LLM Assisted Visualization Analysis Pipeline
Zhiyang Wang
Advisor: Simone Salvo
A scalable multimodal LLM‑powered pipeline that automates the extraction, classification, and interactive 2D/3D exploration of large scholarly figure collections, enabling visualization service providers to accelerate trend analysis, technique discovery, and consulting workflows.

Project Description
This project presents a scalable, end-to-end system for extracting, classifying, and interactively exploring large collections of scholarly figures using a multimodal language model (LLM). Leveraging Playwright automation and OpenAlex harvesting, we collected over 11,000 publication PDFs. Figures are isolated using pdffigures2 and a Faster R-CNN-based detector, followed by zero-shot chart-type classification via GPT-4o prompting. The resulting metadata populates a dual-mode exploration interface—a traditional 2D dashboard and a 3D free-exploration environment built with Observable Framework, Three.js, and D3.js.

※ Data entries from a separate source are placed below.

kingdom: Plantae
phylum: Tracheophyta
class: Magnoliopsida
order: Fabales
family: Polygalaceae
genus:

Designed to support visualization service providers, the system enables rapid trend discovery, technique identification, and cross-domain consulting. Initial evaluations show a manual-verification accuracy of 91.2%, with the potential to reduce manual annotation efforts by over 98%. Future work will integrate Vision Transformer embeddings with t-SNE/UMAP dimensionality reduction for taxonomy-free exploration.
This work would not have been possible without the support of the ITP community, as well as Carolina Roe-Raymond (Princeton University) and Devin Richard Bayly (University of Arizona).
Technical Details
Data Acquisition & Preprocessing:
1. OpenAlex API harvesting
2. Playwright browser automation
3. pdffigures2 for figure–caption extraction
4. VisImages-Detection (Faster R‑CNN) for subfigure isolation
Classification:
1. Zero-shot chart-type inference via OpenAI GPT‑4o (version: 2024‑08‑06)
2. Caption-based prompt engineering
Interface:
1. 2D dashboards: Observable Framework
2. 3D exploration: Three.js and D3.js
3. Future work: Taxonomy-free embedding using t‑SNE/UMAP on Vision Transformer features
Research/Context
This work proposes a quantitative analysis pipeline for visualization datasets, combining bibliometric and document analysis foundations. Using this pipeline, we built one of the largest institutional collections of visualization figures (>30k images), supporting flexible, user-defined taxonomy. Unlike prior projects such as Beagle’s web extraction [Battle et al. 2018] and Vis30k’s curated datasets [Chen et al. 2021], our approach eliminates manual annotation overhead by incorporating LLM-based zero-shot labeling. Drawing interface inspirations from Google’s t-SNE Map [Diagne et al. 2018] and Duhaime’s Three.js guide [Duhaime 2017], we designed a 3D interactive exploration environment. Comparisons to VisImages [Deng et al. 2022] emphasize challenges in multi-label figure handling and motivate subfigure isolation strategies. This work demonstrates how AI4Vis techniques can streamline visualization consulting, trend analysis, and technique discovery at scale across institutions.